Stored data:
______________________________

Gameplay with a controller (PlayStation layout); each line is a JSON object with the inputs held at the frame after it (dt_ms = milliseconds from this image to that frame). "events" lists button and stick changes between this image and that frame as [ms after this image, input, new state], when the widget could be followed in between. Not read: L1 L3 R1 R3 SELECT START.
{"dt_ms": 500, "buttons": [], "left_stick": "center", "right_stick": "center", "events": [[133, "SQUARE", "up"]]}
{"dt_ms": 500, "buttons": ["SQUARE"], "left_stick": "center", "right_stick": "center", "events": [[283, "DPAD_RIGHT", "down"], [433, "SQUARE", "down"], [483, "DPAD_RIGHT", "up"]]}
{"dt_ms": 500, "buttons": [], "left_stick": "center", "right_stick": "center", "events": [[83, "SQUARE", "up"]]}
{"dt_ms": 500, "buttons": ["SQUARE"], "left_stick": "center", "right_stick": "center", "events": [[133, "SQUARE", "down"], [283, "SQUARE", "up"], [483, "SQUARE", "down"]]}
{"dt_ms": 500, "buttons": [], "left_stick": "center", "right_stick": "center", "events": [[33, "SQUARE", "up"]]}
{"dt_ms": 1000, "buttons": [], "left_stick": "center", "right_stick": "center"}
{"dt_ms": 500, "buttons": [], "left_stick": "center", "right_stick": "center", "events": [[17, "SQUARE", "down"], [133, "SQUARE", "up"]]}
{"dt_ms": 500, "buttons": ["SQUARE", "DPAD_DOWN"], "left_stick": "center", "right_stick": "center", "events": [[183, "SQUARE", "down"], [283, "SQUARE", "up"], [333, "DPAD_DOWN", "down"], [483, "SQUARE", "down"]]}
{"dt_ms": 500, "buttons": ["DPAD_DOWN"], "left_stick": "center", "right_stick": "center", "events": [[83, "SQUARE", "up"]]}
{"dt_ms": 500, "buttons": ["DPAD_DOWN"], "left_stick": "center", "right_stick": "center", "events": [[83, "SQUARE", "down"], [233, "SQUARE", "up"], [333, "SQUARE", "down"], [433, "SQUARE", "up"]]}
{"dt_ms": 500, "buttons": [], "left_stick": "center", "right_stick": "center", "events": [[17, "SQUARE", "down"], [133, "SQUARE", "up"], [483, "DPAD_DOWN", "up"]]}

______________________________

Copy every entry exactly.

* _Output for this task_:
Gameplay with a controller (PlayStation layout); each line is a JSON object with the inputs held at the frame after it (dt_ms = milliseconds from this image to that frame). "events" lists button and stick changes between this image and that frame as [ms after this image, input, new state], when the widget could be followed in between. Not read: L1 L3 R1 R3 SELECT START.
{"dt_ms": 500, "buttons": [], "left_stick": "center", "right_stick": "center", "events": [[133, "SQUARE", "up"]]}
{"dt_ms": 500, "buttons": ["SQUARE"], "left_stick": "center", "right_stick": "center", "events": [[283, "DPAD_RIGHT", "down"], [433, "SQUARE", "down"], [483, "DPAD_RIGHT", "up"]]}
{"dt_ms": 500, "buttons": [], "left_stick": "center", "right_stick": "center", "events": [[83, "SQUARE", "up"]]}
{"dt_ms": 500, "buttons": ["SQUARE"], "left_stick": "center", "right_stick": "center", "events": [[133, "SQUARE", "down"], [283, "SQUARE", "up"], [483, "SQUARE", "down"]]}
{"dt_ms": 500, "buttons": [], "left_stick": "center", "right_stick": "center", "events": [[33, "SQUARE", "up"]]}
{"dt_ms": 1000, "buttons": [], "left_stick": "center", "right_stick": "center"}
{"dt_ms": 500, "buttons": [], "left_stick": "center", "right_stick": "center", "events": [[17, "SQUARE", "down"], [133, "SQUARE", "up"]]}
{"dt_ms": 500, "buttons": ["SQUARE", "DPAD_DOWN"], "left_stick": "center", "right_stick": "center", "events": [[183, "SQUARE", "down"], [283, "SQUARE", "up"], [333, "DPAD_DOWN", "down"], [483, "SQUARE", "down"]]}
{"dt_ms": 500, "buttons": ["DPAD_DOWN"], "left_stick": "center", "right_stick": "center", "events": [[83, "SQUARE", "up"]]}
{"dt_ms": 500, "buttons": ["DPAD_DOWN"], "left_stick": "center", "right_stick": "center", "events": [[83, "SQUARE", "down"], [233, "SQUARE", "up"], [333, "SQUARE", "down"], [433, "SQUARE", "up"]]}
{"dt_ms": 500, "buttons": [], "left_stick": "center", "right_stick": "center", "events": [[17, "SQUARE", "down"], [133, "SQUARE", "up"], [483, "DPAD_DOWN", "up"]]}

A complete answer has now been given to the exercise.